Un grossissement naturel

Mesdames et, surtout, messieurs, prenons, d’abord, un cours de… prostate avec le docteur Emeriau : « Petite à la naissance, la prostate se développe, chez l’homme, jusqu’à la puberté. Son volume se stabilise à l’âge adulte mais elle tend à augmenter à nouveau à partir de 40 ans. Deux tiers des hommes de plus de 50 ans souffrent des conséquences de ce grossissement naturel de leur prostate, occasionnant notamment une gêne pour uriner. »

L’hypertrophie bénigne de la prostate est une manifestation naturelle liée à l’âge ; il s’agit donc d’une tumeur bénigne qui n’a rien à voir avec le cancer de la prostate.

N’empêche que cette « mandarine » qui grossit – le docteur Emeriau apprécie beaucoup les agrumes ! – peut s’avérer gênante. Lorsque le trouble est diagnostiqué par l’urologue, ce dernier propose d’abord un traitement médicamenteux. Lorsque cette prise de médicaments ne suffit pas, le recours à la chirurgie s’avère indispensable.

Les techniques existantes

L’intervention par les voies naturelles, via le canal urinaire, demeure la plus couramment pratiquée. On l’appelle la résection trans-urétrable de la prostate. Très efficace, cette technique n’est pas dénuée de complications, notamment de risques de saignements.

Lorsque la prostate est très volumineuse, l’urologue doit pratiquer une chirurgie ouverte afin de retirer la partie centrale de la prostate, responsable de l’obstruction. « Cette chirurgie expose, elle aussi, à des risques de saignements et de complications », indique le docteur Emeriau.

L’avantage du laser

Invention à porter au crédit d’Albert Einstein (en 1917), la technique du laser vient désormais au secours des urologues, en se substituant à la chirurgie intrusive lourde. Voilà de quelle façon…

D’une puissance de 180 watts, le laser Green Light (R) attaque l’hypertrophie de la prostate – appelée aussi adénome – en vaporisant le tissu touché sur une faible épaisseur, sur quelques millimètres seulement. Cette vaporisation entraîne peu d’inflammation et peu d’œdème immédiat. Elle coagule instantanément les vaisseaux, empêchant tout saignement.

Cette absence de saignement réduit le recours à la sonde dans la verge après l’intervention. Soit le patient n’en aura pas besoin, soit elle lui sera mise en place pour une durée très courte, de douze à quarante-huit heures.
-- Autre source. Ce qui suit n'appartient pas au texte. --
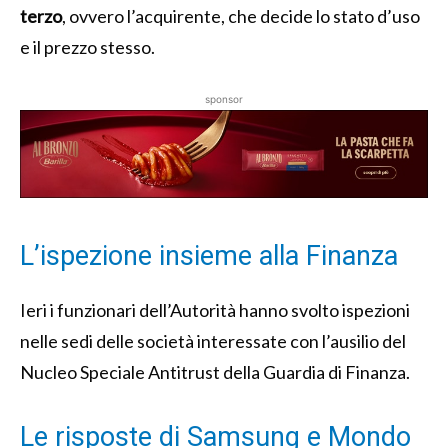
terzo
, ovvero l’acquirente, che decide lo stato d’uso
e il prezzo stesso.
sponsor
L’ispezione insieme alla Finanza
Ieri i funzionari dell’Autorità hanno svolto ispezioni
nelle sedi delle società interessate con l’ausilio del
Nucleo Speciale Antitrust della Guardia di Finanza.
Le risposte di Samsung e Mondo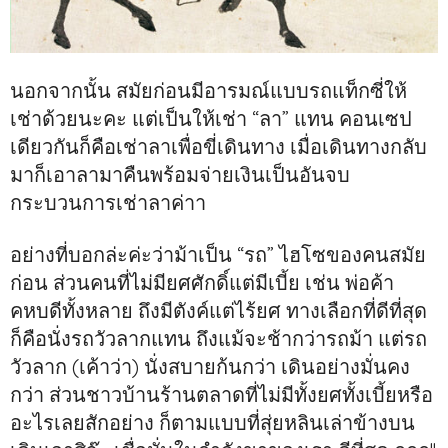
นอกจากนั้น สมัยก่อนมีอารมณ์แบบรถแท็กซี่ให้
เช่าด้วยนะคะ แต่เป็นให้เช่า “ลา” แทน คอนเซป
เดียวกันก็คือเช่าลาเพื่อขี่เดินทาง เมื่อเดินทางกลับ
มาก็เอาลามาคืนพร้อมจ่ายเงินเป็นอันจบ
กระบวนการเช่าลาค่าา
อย่างที่บอกล่ะค่ะว่าม้าเป็น “รถ” ไฮโซของคนสมัย
ก่อน ส่วนคนที่ไม่มียศศักดิ์แต่มีเบี้ย เช่น พ่อค้า
คหบดีทั้งหลาย ถึงมีตังค์แต่ไร้ยศ ทางเลือกที่ดีที่สุด
ก็คือนั่งรถวัวลากแทน ถึงแม้จะช้ากว่ารถม้า แต่รถ
วัวลาก (เค้าว่า) นั่งสบายก้นกว่า เดินอย่างมั่นคง
กว่า ส่วนชาวบ้านร้านตลาดที่ไม่มีทั้งยศทั้งเบี้ยหรือ
อะไรเลยสักอย่าง ก็ตามแบบที่สุ่ยหลินเล่าข้างบน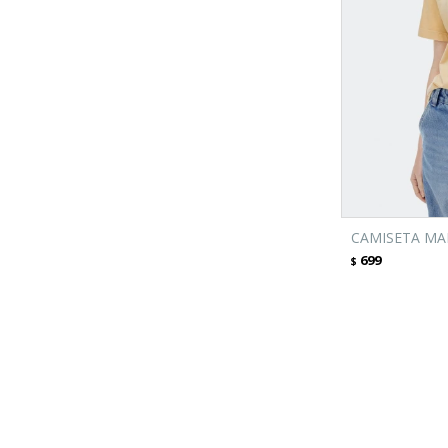
CAMISETA MA
699
$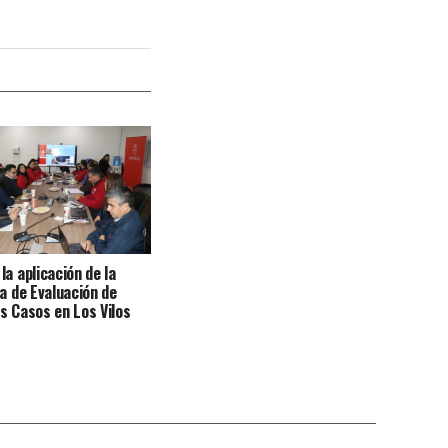
la aplicación de la
ha de Evaluación de
s Casos en Los Vilos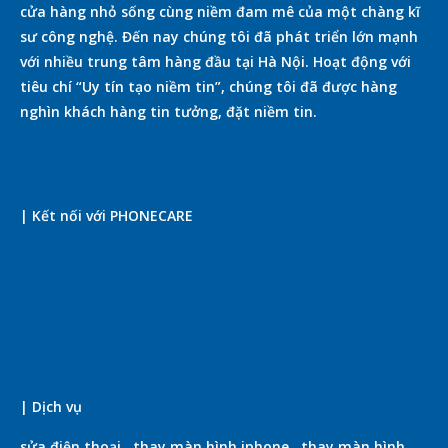
cửa hàng nhỏ sống cùng niềm đam mê của một chàng kĩ
sư công nghệ. Đến nay chúng tôi đã phát triển lớn mạnh
với nhiều trung tâm hàng đầu tại Hà Nội. Hoạt động với
tiêu chí “Uy tín tạo niềm tin”, chúng tôi đã được hàng
nghìn khách hàng tin tưởng, đặt niềm tin.
| Kết nối với PHONECARE
| Dịch vụ
sửa điện thoại
.
thay màn hình iphone
.
thay màn hình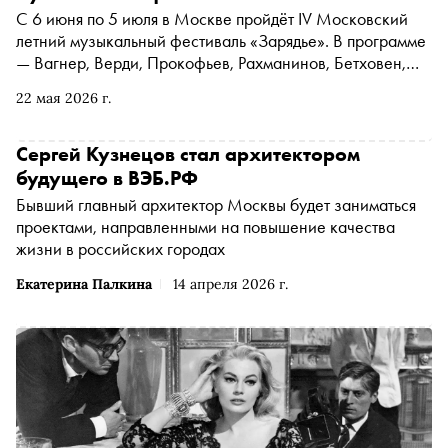
С 6 июня по 5 июля в Москве пройдёт IV Московский
летний музыкальный фестиваль «Зарядье». В программе
— Вагнер, Верди, Прокофьев, Рахманинов, Бетховен,
оперные премьеры, редкие оратории и open-air в парке.
22 мая 2026 г.
«Сноб» выбрал главные концерты
Сергей Кузнецов стал архитектором
будущего в ВЭБ.РФ
Бывший главный архитектор Москвы будет заниматься
проектами, направленными на повышение качества
жизни в российских городах
Екатерина Палкина
14 апреля 2026 г.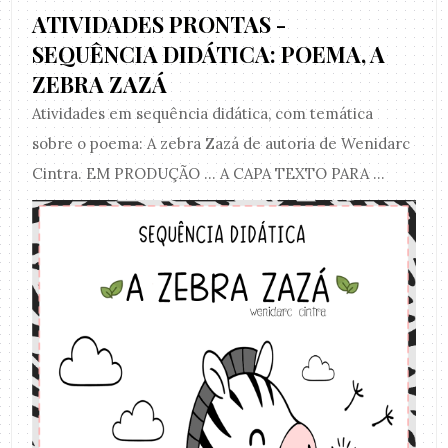
ATIVIDADES PRONTAS -
SEQUÊNCIA DIDÁTICA: POEMA, A
ZEBRA ZAZÁ
Atividades em sequência didática, com temática
sobre o poema: A zebra Zazá de autoria de Wenidarc
Cintra. EM PRODUÇÃO ... A CAPA TEXTO PARA ...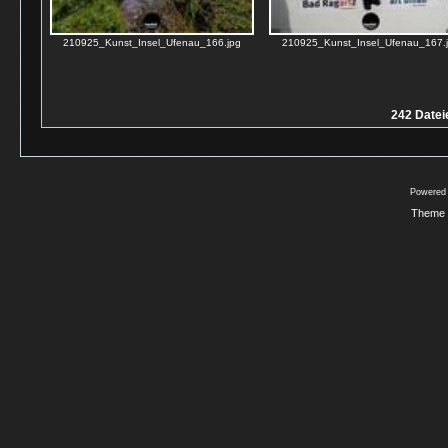
210925_Kunst_Insel_Ufenau_166.jpg
210925_Kunst_Insel_Ufenau_167.
242 Dateie
Powered
Theme 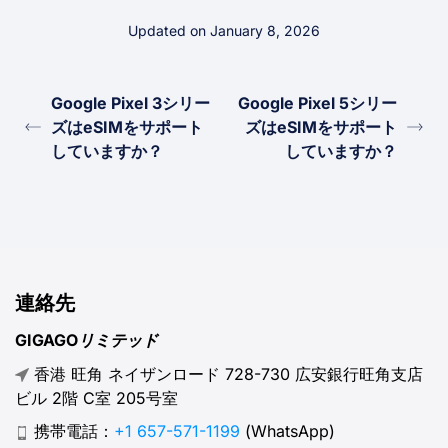
Updated on January 8, 2026
Google Pixel 3シリー
Google Pixel 5シリー
ズはeSIMをサポート
ズはeSIMをサポート
していますか？
していますか？
連絡先
GIGAGOリミテッド
香港 旺角 ネイザンロード 728-730 広安銀行旺角支店
ビル 2階 C室 205号室
携帯電話：
+1 657-571-1199
(WhatsApp)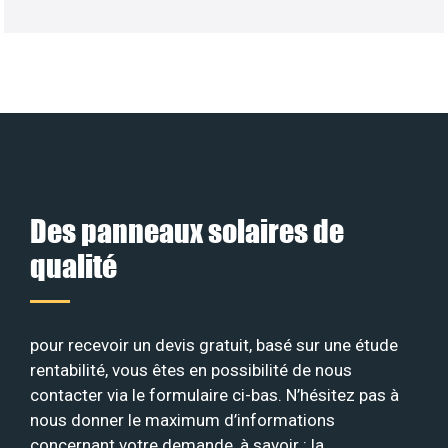
Des panneaux solaires de
qualité
pour recevoir un devis gratuit, basé sur une étude
rentabilité, vous êtes en possibilité de nous
contacter via le formulaire ci-bas. N’hésitez pas à
nous donner le maximum d’informations
concernant votre demande, à savoir : la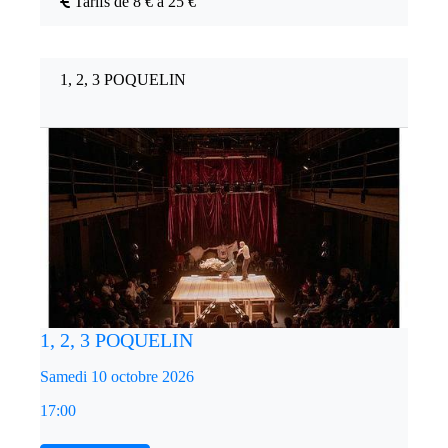
Tarifs de 8 € à 25 €
1, 2, 3 POQUELIN
1, 2, 3 POQUELIN
Samedi 10 octobre 2026
17:00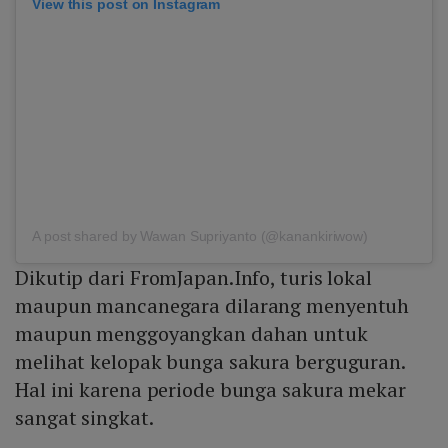
View this post on Instagram
A post shared by Wawan Supriyanto (@kanankiriwow)
Dikutip dari FromJapan.Info, turis lokal
maupun mancanegara dilarang menyentuh
maupun menggoyangkan dahan untuk
melihat kelopak bunga sakura berguguran.
Hal ini karena periode bunga sakura mekar
sangat singkat.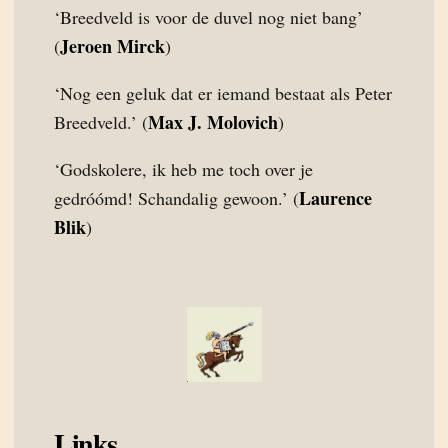
‘Breedveld is voor de duvel nog niet bang’
Jeroen Mirck
(
)
‘Nog een geluk dat er iemand bestaat als Peter
Max J. Molovich
Breedveld.’ (
)
‘Godskolere, ik heb me toch over je
Laurence
gedróómd! Schandalig gewoon.’ (
Blik
)
Links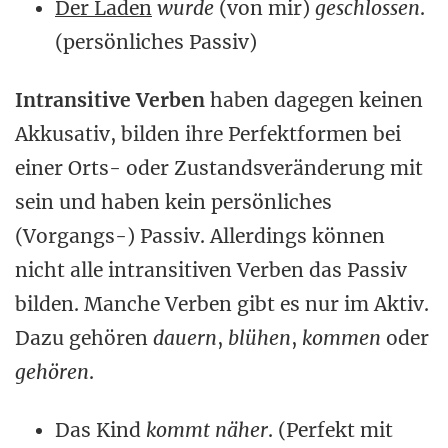
Der Laden
wurde
(von mir)
geschlossen
.
(persönliches Passiv)
Intransitive Verben
haben dagegen keinen
Akkusativ, bilden ihre Perfektformen bei
einer Orts- oder Zustandsveränderung mit
sein und haben kein persönliches
(Vorgangs-) Passiv. Allerdings können
nicht alle intransitiven Verben das Passiv
bilden. Manche Verben gibt es nur im Aktiv.
Dazu gehören
dauern
,
blühen
,
kommen
oder
gehören
.
Das Kind
kommt näher
. (Perfekt mit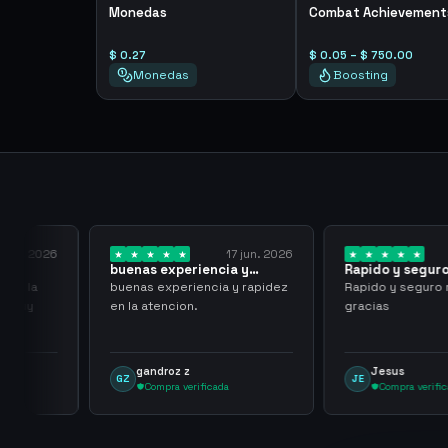
Monedas
Combat Achievement
$ 0.27
$ 0.05 – $ 750.00
Monedas
Boosting
7 jun. 2026
25 may. 2026
a y
Rapido y seguro muchas
La atencion es 
gracias
pago…
y rapidez
Rapido y seguro muchas
La atencion es ra
gracias
pago inmediato 
tipo de trampa,
buenas tasas to
Jesus
Josue Reyes
JE
JR
Compra verificada
Compra verifi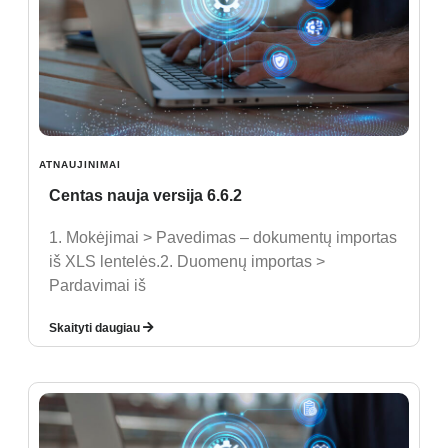
ATNAUJINIMAI
Centas nauja versija 6.6.2
1. Mokėjimai > Pavedimas – dokumentų importas
iš XLS lentelės.2. Duomenų importas >
Pardavimai iš
Skaityti daugiau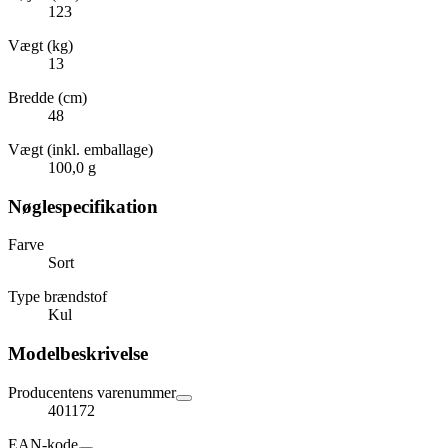
123
Vægt (kg)
13
Bredde (cm)
48
Vægt (inkl. emballage)
100,0 g
Nøglespecifikation
Farve
Sort
Type brændstof
Kul
Modelbeskrivelse
Producentens varenummer
401172
EAN-kode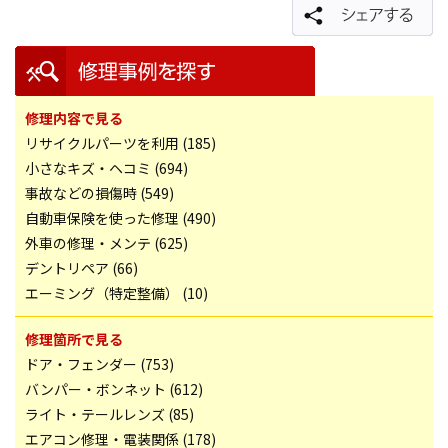
修理内容で見る
リサイクルパーツを利用 (185)
小さなキズ・ヘコミ (694)
事故などの損傷時 (549)
自動車保険を使った修理 (490)
外車の修理・メンテ (625)
デントリペア (66)
エーミング（特定整備） (10)
修理箇所で見る
ドア・フェンダー (753)
バンパー・ボンネット (612)
ライト・テールレンズ (85)
エアコン修理・電装関係 (178)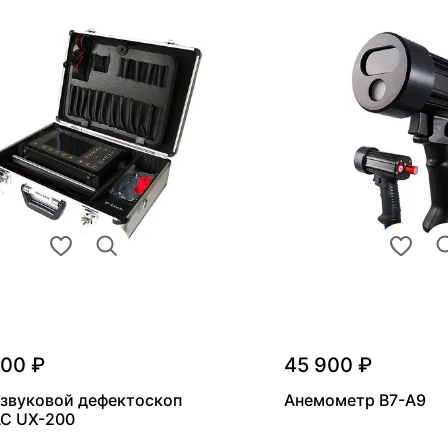
000 ₽
45 900 ₽
звуковой дефектоскоп
Анемометр В7-А9
С UX-200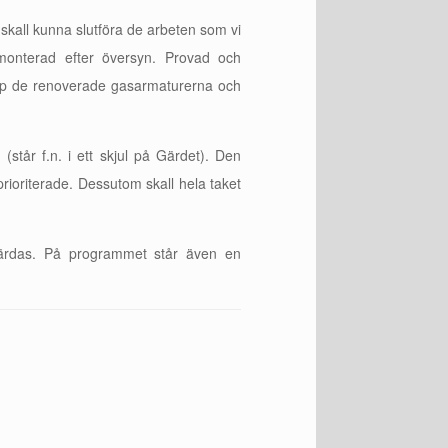
skall kunna slutföra de arbeten som vi
monterad efter översyn. Provad och
upp de renoverade gasarmaturerna och
står f.n. i ett skjul på Gärdet). Den
rioriterade. Dessutom skall hela taket
gärdas. På programmet står även en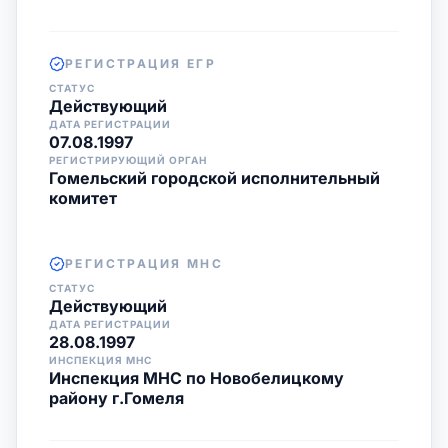
РЕГИСТРАЦИЯ ЕГР
СТАТУС
Действующий
ДАТА РЕГИСТРАЦИИ
07.08.1997
РЕГИСТРИРУЮЩИЙ ОРГАН
Гомельский городской исполнительный
комитет
РЕГИСТРАЦИЯ МНС
СТАТУС
Действующий
ДАТА РЕГИСТРАЦИИ
28.08.1997
ИНСПЕКЦИЯ МНС
Инспекция МНС по Новобелицкому
району г.Гомеля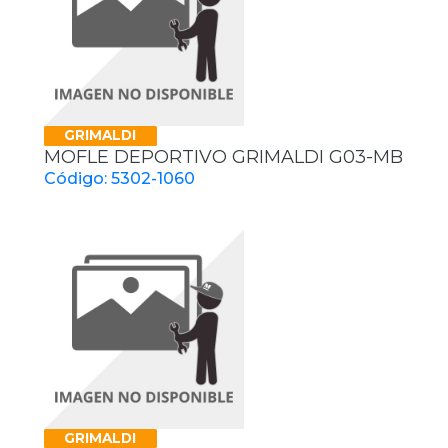
GRIMALDI
MOFLE DEPORTIVO GRIMALDI G03-MB
Código: 5302-1060
GRIMALDI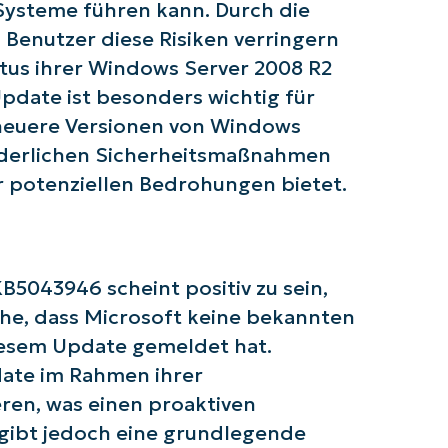
email*
Systeme führen kann. Durch die
enutzer diese Risiken verringern
Phone
tus ihrer Windows Server 2008 R2
number*
Update ist besonders wichtig für
Land
 neuere Versionen von Windows
forderlichen Sicherheitsmaßnahmen
Company
 potenziellen Bedrohungen bietet.
name*
5043946 scheint positiv zu sein,
he, dass Microsoft keine bekannten
esem Update gemeldet hat.
ate im Rahmen ihrer
eren, was einen proaktiven
 gibt jedoch eine grundlegende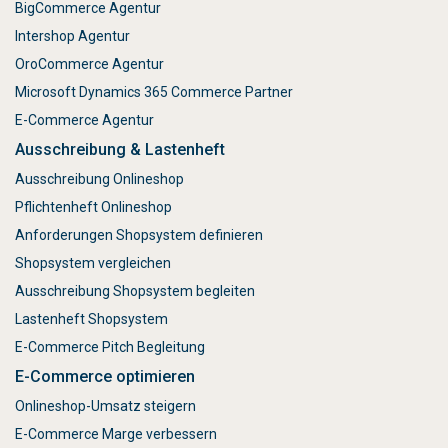
BigCommerce Agentur
Intershop Agentur
OroCommerce Agentur
Microsoft Dynamics 365 Commerce Partner
E-Commerce Agentur
Ausschreibung & Lastenheft
Ausschreibung Onlineshop
Pflichtenheft Onlineshop
Anforderungen Shopsystem definieren
Shopsystem vergleichen
Ausschreibung Shopsystem begleiten
Lastenheft Shopsystem
E-Commerce Pitch Begleitung
E-Commerce optimieren
Onlineshop-Umsatz steigern
E-Commerce Marge verbessern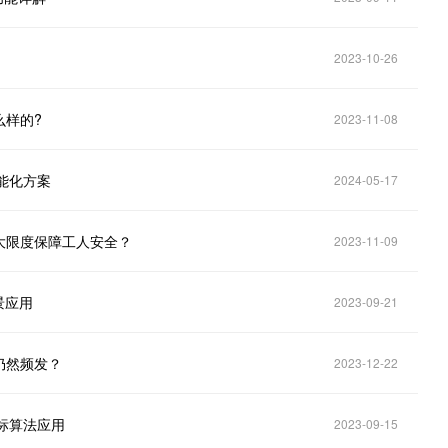
2023-10-26
么样的?
2023-11-08
智能化方案
2024-05-17
最大限度保障工人安全？
2023-11-09
景应用
2023-09-21
仍然频发？
2023-12-22
标算法应用
2023-09-15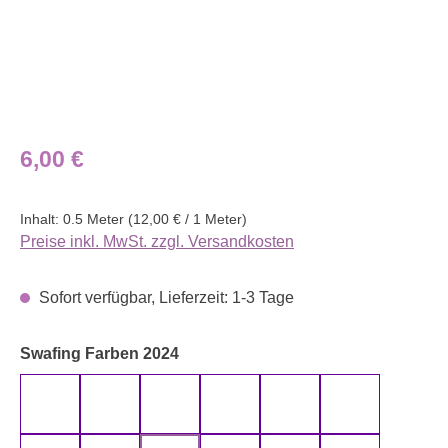
Regulärer Preis:
6,00 €
Inhalt:
0.5 Meter
(12,00 € / 1 Meter)
Preise inkl. MwSt. zzgl. Versandkosten
Sofort verfügbar, Lieferzeit: 1-3 Tage
auswählen
Swafing Farben 2024
altmint 000262 uni
altmint 000265 uni
altrosa 000435 uni
altrosa 000436 uni
anthrazit 000790 uni
aqua 000746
L’hospitalisation postopératoire s’en trouve réduite : un à trois jours contre cinq à dix jours, en moyenne, avec les techniques classiques de chirurgie endoscopique. « Le traitement par laser s’avère donc particulièrement adapté pour les patients fragiles ou pour ceux prenant des anticoagulants », détaille le docteur Emeriau.

« Nous faisons des envieux »

Autre avantage, le retour à une activité physique, sociale et professionnelle normale dans des délais très rapides alors qu’une convalescence pouvant aller jusqu’à trois semaines est prescrite lors d’un traitement par chirurgie ouverte.

Le Centre hospitalier de Saintonge est le premier, en Poitou-Charentes, à disposer d’un laser Green Light (R). « Nous faisons des envieux ! », sourit le chef du service urologie. En France, 40 hôpitaux utilisent, depuis 2010, cette technique de la vaporisation par énergie laser. « 72 % des patients traités quittent l’hôpital le lendemain de l’opération », indique encore le docteur Emeriau.

À Saintes, 23 hommes ont bénéficié, depuis janvier, de cette technique efficace mais encore coûteuse. La fibre laser utilisée pour chaque patient est, en effet, à usage unique.